> [TASK ITEM]
Treat the line with "没看巨人，但朱雀的作为其实和汪精卫没多大区别</blockquote>" as the starting point. Write it out and every line after it through the end of the listing below, exactly.

> [PROVIDED DATA]

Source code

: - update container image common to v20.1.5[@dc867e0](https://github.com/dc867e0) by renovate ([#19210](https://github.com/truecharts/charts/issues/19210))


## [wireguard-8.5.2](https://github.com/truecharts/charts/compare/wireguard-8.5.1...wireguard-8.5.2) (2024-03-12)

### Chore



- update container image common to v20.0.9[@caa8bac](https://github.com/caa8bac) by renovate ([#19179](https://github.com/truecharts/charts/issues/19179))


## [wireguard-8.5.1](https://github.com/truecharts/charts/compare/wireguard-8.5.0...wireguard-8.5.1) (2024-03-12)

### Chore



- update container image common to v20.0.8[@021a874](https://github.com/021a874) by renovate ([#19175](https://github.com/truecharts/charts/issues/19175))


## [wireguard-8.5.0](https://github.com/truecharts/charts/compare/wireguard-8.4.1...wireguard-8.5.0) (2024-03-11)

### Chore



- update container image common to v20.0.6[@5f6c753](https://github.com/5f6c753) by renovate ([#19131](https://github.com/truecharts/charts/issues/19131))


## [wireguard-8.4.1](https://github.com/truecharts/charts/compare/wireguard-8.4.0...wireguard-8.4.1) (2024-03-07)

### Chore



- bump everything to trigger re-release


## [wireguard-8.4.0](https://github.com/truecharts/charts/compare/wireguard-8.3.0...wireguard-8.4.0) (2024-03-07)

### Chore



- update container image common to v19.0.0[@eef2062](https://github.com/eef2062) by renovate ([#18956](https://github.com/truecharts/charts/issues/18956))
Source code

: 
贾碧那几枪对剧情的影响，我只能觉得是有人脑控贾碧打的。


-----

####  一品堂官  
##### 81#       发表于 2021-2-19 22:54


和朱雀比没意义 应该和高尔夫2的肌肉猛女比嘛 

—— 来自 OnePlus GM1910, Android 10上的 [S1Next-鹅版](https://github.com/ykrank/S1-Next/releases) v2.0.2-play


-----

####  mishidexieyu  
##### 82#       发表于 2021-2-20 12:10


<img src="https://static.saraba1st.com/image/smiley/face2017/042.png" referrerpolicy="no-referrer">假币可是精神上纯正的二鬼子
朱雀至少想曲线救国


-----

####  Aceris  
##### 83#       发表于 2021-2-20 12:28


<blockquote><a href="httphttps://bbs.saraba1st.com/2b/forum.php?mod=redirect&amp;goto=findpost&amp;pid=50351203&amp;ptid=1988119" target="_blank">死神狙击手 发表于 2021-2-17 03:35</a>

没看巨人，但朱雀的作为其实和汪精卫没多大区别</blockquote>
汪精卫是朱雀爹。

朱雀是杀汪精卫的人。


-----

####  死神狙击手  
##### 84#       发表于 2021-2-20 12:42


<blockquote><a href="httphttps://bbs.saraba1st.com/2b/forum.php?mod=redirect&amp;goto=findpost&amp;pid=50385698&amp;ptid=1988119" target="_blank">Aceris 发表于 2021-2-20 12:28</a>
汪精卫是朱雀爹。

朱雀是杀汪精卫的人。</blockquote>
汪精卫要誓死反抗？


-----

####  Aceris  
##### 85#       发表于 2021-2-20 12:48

> [EXERCISE OUTPUT]
没看巨人，但朱雀的作为其实和汪精卫没多大区别</blockquote>
汪精卫是朱雀爹。

朱雀是杀汪精卫的人。


-----

####  死神狙击手  
##### 84#       发表于 2021-2-20 12:42


<blockquote><a href="httphttps://bbs.saraba1st.com/2b/forum.php?mod=redirect&amp;goto=findpost&amp;pid=50385698&amp;ptid=1988119" target="_blank">Aceris 发表于 2021-2-20 12:28</a>
汪精卫是朱雀爹。

朱雀是杀汪精卫的人。</blockquote>
汪精卫要誓死反抗？


-----

####  Aceris  
##### 85#       发表于 2021-2-20 12:48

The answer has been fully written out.